In order to provide for just and equitable contribution, if a claim for indemnification pursuant to these indemnification provisions is made but it is found in a final judgment by a court of competent jurisdiction (not subject to further appeal) that such indemnification may not be enforced in such case, even though the express provisions hereof provide for indemnification in such case, then the Company and/or Sponsor shall contribute to the Losses to which any Indemnified Party may be subject (i) in accordance with the relative benefits received by the Company and its stockholders, subsidiaries and affiliates, on the one hand, and the Indemnified Party, on the other hand, and (ii) if (and only it) the allocation provided in clause (i) of this sentence is not permitted by applicable law, in such proportion as to reflect not only the relative benefits, but also the relative fault of the Company and/or Sponsor, on the one hand, and the Indemnified Party, on the other hand, in connection with the statements, acts or omissions which resulted in such Losses as well as any relevant equitable considerations.
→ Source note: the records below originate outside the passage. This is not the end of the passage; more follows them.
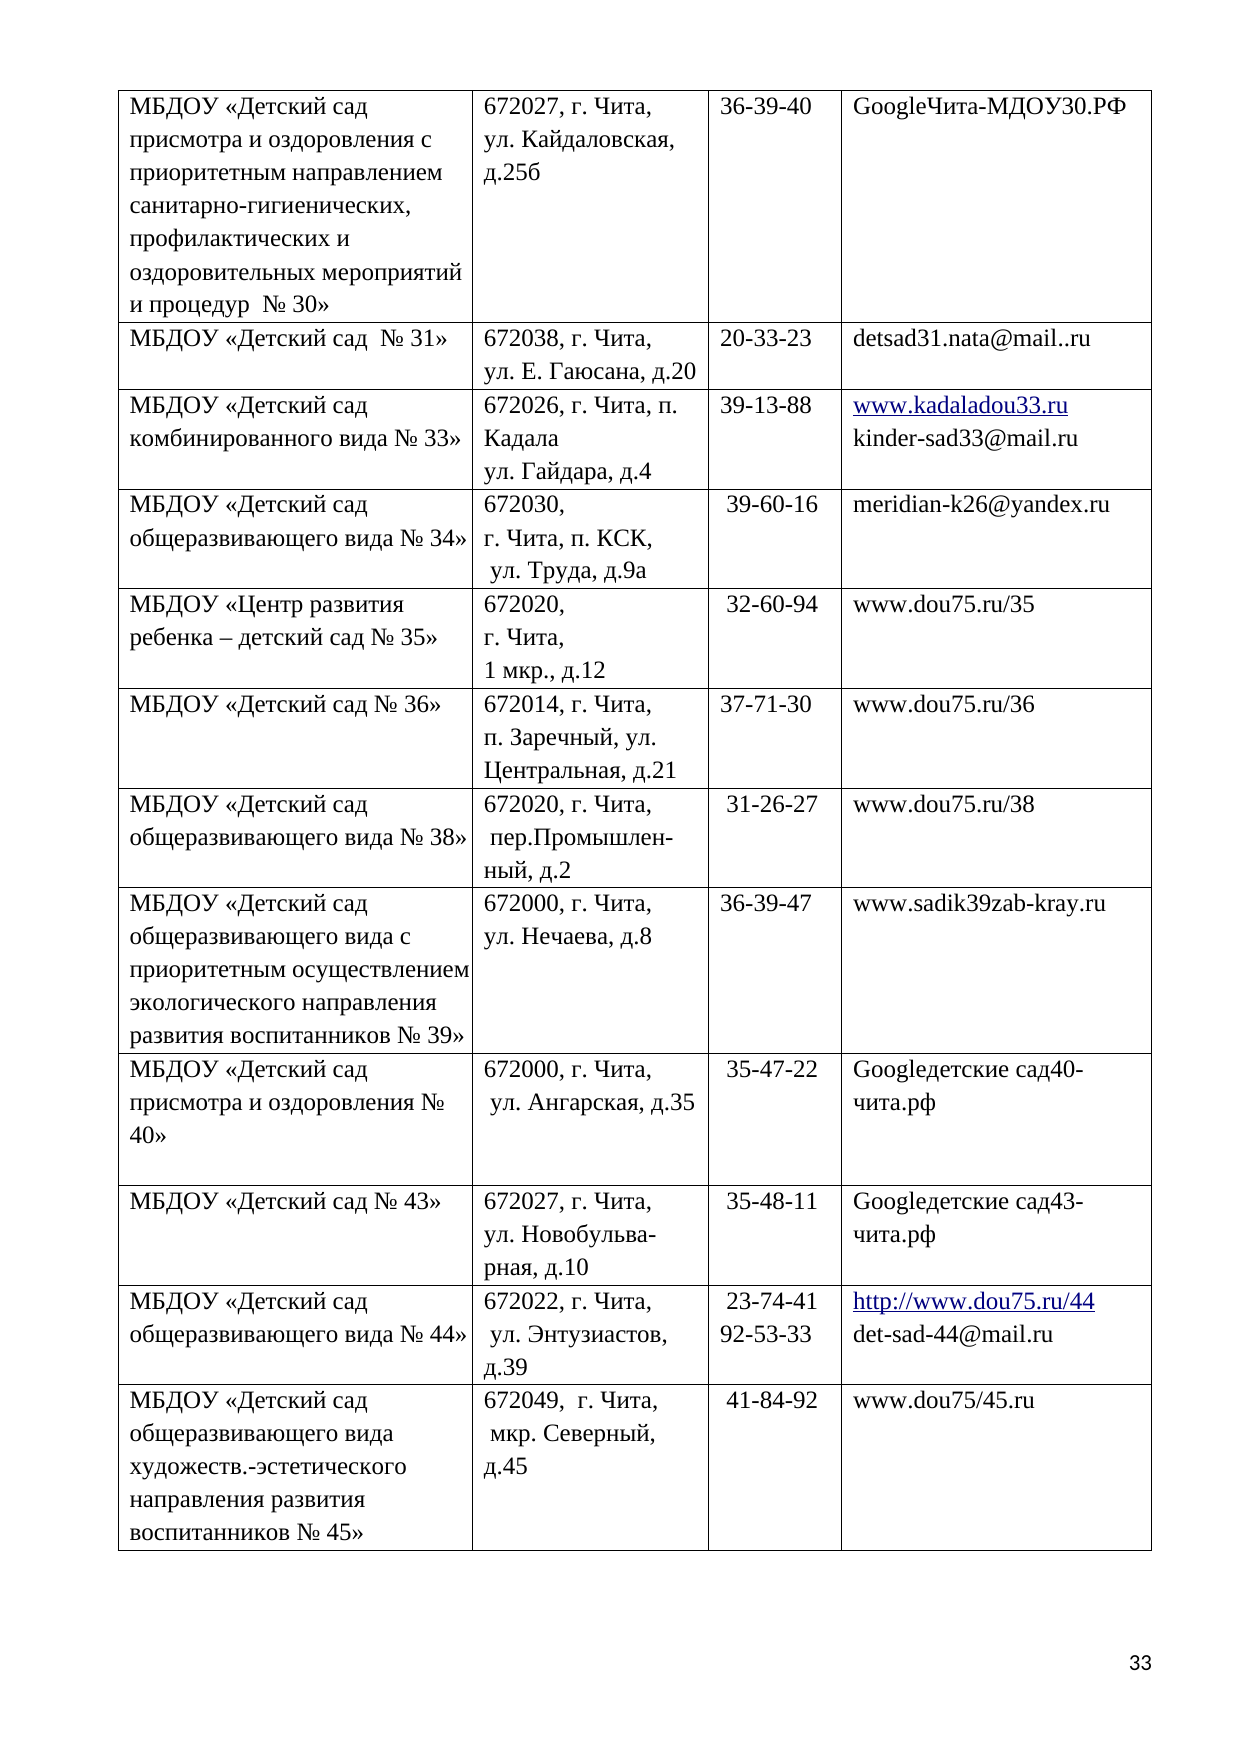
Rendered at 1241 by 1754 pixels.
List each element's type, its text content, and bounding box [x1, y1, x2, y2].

table_cell 35-48-11 [709, 1186, 841, 1285]
table_cell 672000, г. Чита, ул. Нечаева, д.8 [473, 888, 708, 1053]
table_cell www.dou75.ru/36 [842, 689, 1151, 788]
table_cell detsad31.nata@mail..ru [842, 323, 1151, 389]
table_cell http://www.dou75.ru/44 det-sad-44@mail.ru [842, 1286, 1151, 1384]
table_cell Googleдетские сад43-чита.рф [842, 1186, 1151, 1285]
table_cell МБДОУ «Детский сад присмотра и оздоровления с приоритетным направлением санитарно-гигиенических, профилактических и оздоровительных мероприятий и процедур № 30» [119, 91, 472, 322]
table_cell 672000, г. Чита, ул. Ангарская, д.35 [473, 1054, 708, 1185]
table_cell 672049, г. Чита, мкр. Северный, д.45 [473, 1385, 708, 1550]
table_cell 36-39-40 [709, 91, 841, 322]
table_cell МБДОУ «Центр развития ребенка – детский сад № 35» [119, 589, 472, 688]
table_cell 672026, г. Чита, п. Кадала ул. Гайдара, д.4 [473, 390, 708, 488]
table_cell МБДОУ «Детский сад № 43» [119, 1186, 472, 1285]
table_cell МБДОУ «Детский сад общеразвивающего вида № 44» [119, 1286, 472, 1384]
table_cell МБДОУ «Детский сад общеразвивающего вида № 38» [119, 789, 472, 887]
table_cell 672027, г. Чита, ул. Кайдаловская, д.25б [473, 91, 708, 322]
table_cell 32-60-94 [709, 589, 841, 688]
table_cell www.kadaladou33.ru kinder-sad33@mail.ru [842, 390, 1151, 488]
table_cell Googleдетские сад40-чита.рф [842, 1054, 1151, 1185]
table_cell МБДОУ «Детский сад общеразвивающего вида художеств.-эстетического направления развития воспитанников № 45» [119, 1385, 472, 1550]
table_cell 23-74-41 92-53-33 [709, 1286, 841, 1384]
table_cell МБДОУ «Детский сад общеразвивающего вида с приоритетным осуществлением экологического направления развития воспитанников № 39» [119, 888, 472, 1053]
table_cell 672014, г. Чита, п. Заречный, ул. Центральная, д.21 [473, 689, 708, 788]
table_cell 31-26-27 [709, 789, 841, 887]
table_cell МБДОУ «Детский сад комбинированного вида № 33» [119, 390, 472, 488]
table_cell 20-33-23 [709, 323, 841, 389]
table_cell 672020, г. Чита, пер.Промышлен-ный, д.2 [473, 789, 708, 887]
table_cell 35-47-22 [709, 1054, 841, 1185]
table_cell 37-71-30 [709, 689, 841, 788]
table_cell meridian-k26@yandex.ru [842, 490, 1151, 588]
table_cell МБДОУ «Детский сад № 36» [119, 689, 472, 788]
table_cell 39-60-16 [709, 490, 841, 588]
table_cell 672020, г. Чита, 1 мкр., д.12 [473, 589, 708, 688]
table_cell МБДОУ «Детский сад № 31» [119, 323, 472, 389]
table_cell www.dou75.ru/38 [842, 789, 1151, 887]
table_cell МБДОУ «Детский сад общеразвивающего вида № 34» [119, 490, 472, 588]
table_cell МБДОУ «Детский сад присмотра и оздоровления № 40» [119, 1054, 472, 1185]
table_cell 36-39-47 [709, 888, 841, 1053]
table_cell 39-13-88 [709, 390, 841, 488]
table_cell 672022, г. Чита, ул. Энтузиастов, д.39 [473, 1286, 708, 1384]
table_cell 672038, г. Чита, ул. Е. Гаюсана, д.20 [473, 323, 708, 389]
table_cell www.dou75.ru/35 [842, 589, 1151, 688]
table_cell 672030, г. Чита, п. КСК, ул. Труда, д.9а [473, 490, 708, 588]
table_cell GoogleЧита-МДОУ30.РФ [842, 91, 1151, 322]
table_cell 672027, г. Чита, ул. Новобульва-рная, д.10 [473, 1186, 708, 1285]
table_cell 41-84-92 [709, 1385, 841, 1550]
table_cell www.sadik39zab-kray.ru [842, 888, 1151, 1053]
table_cell www.dou75/45.ru [842, 1385, 1151, 1550]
No person found liable for a fraudulent misrepresentation shall be entitled to contribution from any person who is not also found liable for fraudulent misrepresentation. The relative benefits received ( or anticipated to be received) by the Company and its stockholders, subsidiaries and affiliates shall be deemed to be equal to the aggregate consideration payable or receivable by such parties in connection with the transaction or transactions to which the Agreement relates.

 

Neither termination nor completion of the Agreement shall affect these Indemnification Provisions which shall remain operative and in full force and effect. The Indemnification Provisions shall be binding upon the Company and Sponsor and their successors and assigns and shall inure to the benefit of the Indemnified Parties and their respective successors, assigns, heirs and personal representatives.